*DATA TO EXAMINE*.
╭──

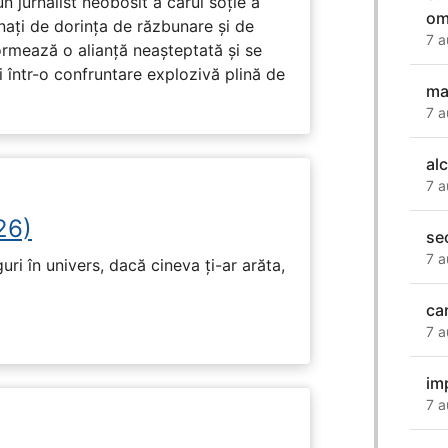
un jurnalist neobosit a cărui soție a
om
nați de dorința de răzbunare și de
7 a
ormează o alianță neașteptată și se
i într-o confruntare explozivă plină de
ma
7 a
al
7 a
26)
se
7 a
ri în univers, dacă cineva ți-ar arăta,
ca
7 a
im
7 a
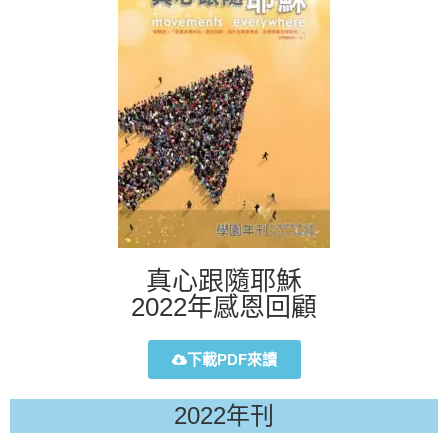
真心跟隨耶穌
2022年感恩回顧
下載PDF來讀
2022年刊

╰──

*WHAT YOU HAVE TO DO*.
A word-for-word copy of the listing is the goal; keep every picture out of it.

*EXERCISE RESPONSE*.
un jurnalist neobosit a cărui soție a
om
nați de dorința de răzbunare și de
7 a
ormează o alianță neașteptată și se
i într-o confruntare explozivă plină de
ma
7 a
al
7 a
26)
se
7 a
ri în univers, dacă cineva ți-ar arăta,
ca
7 a
im
7 a
真心跟隨耶穌
2022年感恩回顧
下載PDF來讀
2022年刊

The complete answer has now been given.